Directions for this task: Report how many lines in the entries contain the string "Alternative", matching case exactly, and give only the number.

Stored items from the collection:
────────────────────

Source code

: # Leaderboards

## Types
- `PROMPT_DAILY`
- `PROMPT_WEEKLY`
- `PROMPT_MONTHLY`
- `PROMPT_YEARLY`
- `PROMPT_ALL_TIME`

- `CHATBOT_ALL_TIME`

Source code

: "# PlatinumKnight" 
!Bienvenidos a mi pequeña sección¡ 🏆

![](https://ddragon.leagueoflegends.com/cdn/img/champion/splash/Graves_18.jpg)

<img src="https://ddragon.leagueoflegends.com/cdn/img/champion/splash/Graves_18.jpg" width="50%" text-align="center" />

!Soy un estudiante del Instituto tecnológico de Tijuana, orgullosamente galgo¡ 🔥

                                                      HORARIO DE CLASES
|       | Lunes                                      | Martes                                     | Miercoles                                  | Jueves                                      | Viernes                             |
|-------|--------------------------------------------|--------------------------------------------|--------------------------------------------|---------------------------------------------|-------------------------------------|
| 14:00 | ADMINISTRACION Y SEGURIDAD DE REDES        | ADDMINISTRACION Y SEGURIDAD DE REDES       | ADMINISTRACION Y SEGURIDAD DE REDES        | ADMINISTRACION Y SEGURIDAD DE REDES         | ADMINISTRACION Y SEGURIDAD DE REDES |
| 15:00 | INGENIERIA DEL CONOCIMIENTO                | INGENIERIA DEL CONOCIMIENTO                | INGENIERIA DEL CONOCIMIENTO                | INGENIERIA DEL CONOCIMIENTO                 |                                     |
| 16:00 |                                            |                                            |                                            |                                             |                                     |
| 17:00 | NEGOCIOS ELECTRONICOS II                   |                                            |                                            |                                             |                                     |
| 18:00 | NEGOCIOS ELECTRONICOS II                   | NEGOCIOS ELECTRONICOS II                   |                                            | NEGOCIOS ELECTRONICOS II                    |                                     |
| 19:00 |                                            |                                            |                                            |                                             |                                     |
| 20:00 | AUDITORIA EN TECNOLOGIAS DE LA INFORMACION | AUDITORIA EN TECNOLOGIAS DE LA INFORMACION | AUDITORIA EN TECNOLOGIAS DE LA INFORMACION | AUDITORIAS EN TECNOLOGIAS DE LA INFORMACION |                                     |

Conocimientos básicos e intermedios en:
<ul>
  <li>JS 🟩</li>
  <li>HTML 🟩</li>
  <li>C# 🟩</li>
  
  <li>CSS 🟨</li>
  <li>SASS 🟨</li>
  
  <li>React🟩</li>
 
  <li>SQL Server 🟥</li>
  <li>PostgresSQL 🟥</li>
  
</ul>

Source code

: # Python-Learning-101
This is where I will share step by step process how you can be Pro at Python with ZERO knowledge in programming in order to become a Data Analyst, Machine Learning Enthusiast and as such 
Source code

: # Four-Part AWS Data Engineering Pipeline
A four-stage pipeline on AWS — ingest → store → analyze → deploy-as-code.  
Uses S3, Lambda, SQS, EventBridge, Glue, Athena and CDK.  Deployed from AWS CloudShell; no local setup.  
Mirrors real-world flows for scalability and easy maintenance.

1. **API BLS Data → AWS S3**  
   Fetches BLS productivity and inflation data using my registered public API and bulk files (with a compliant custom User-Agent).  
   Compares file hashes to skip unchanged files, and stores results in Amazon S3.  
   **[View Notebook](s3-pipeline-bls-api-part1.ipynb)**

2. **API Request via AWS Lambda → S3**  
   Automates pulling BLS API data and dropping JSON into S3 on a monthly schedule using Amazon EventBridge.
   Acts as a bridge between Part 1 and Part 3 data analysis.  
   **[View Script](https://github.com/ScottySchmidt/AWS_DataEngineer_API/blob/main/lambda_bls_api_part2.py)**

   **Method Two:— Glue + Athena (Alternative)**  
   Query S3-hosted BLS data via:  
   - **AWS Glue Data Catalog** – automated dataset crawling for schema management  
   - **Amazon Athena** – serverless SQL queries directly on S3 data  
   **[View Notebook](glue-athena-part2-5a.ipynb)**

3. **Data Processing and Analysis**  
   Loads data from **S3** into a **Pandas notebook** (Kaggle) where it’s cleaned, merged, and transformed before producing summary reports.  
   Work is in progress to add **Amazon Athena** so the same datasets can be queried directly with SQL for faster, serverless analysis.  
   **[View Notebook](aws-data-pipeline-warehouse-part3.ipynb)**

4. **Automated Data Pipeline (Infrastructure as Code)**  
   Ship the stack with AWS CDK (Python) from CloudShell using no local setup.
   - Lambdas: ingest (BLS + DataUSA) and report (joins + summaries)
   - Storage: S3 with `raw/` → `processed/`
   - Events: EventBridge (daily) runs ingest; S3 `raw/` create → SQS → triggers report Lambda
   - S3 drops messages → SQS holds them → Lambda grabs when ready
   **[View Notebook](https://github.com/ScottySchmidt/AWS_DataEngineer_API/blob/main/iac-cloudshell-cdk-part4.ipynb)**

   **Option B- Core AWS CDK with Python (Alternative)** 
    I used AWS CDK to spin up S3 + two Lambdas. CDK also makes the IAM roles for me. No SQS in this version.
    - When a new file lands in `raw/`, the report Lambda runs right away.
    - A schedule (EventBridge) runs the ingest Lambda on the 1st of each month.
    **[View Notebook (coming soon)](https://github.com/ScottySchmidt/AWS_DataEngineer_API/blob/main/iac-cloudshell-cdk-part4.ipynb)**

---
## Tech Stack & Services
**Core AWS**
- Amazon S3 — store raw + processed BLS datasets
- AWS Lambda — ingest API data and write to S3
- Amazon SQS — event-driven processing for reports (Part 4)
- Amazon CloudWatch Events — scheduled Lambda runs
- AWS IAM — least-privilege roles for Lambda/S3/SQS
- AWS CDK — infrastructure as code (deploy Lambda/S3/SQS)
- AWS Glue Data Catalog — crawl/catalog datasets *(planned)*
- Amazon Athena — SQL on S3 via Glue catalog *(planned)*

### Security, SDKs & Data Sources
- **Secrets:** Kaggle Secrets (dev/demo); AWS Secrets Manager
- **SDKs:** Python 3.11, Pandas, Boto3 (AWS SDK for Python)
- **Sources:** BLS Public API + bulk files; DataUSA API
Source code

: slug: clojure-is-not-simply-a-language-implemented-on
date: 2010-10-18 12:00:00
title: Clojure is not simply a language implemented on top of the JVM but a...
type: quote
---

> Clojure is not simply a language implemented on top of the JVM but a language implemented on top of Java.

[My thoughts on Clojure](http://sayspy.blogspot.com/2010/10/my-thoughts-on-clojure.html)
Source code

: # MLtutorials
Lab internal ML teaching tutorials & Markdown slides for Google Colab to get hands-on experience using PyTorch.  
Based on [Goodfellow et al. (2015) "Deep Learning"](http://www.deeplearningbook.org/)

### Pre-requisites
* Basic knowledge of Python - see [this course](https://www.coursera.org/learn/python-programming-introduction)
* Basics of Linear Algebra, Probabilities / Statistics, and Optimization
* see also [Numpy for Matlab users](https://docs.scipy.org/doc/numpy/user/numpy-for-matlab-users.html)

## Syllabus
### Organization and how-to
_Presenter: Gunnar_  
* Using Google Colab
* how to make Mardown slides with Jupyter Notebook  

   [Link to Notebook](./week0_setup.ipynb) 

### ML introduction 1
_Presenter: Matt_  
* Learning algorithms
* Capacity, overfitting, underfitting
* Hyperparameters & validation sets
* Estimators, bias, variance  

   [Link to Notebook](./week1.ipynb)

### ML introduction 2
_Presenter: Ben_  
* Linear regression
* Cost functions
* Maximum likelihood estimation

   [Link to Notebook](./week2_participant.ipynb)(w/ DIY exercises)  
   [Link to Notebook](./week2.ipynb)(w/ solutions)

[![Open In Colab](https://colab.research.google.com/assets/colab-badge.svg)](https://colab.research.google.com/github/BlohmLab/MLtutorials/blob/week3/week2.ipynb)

────────────────────

Answer space: 2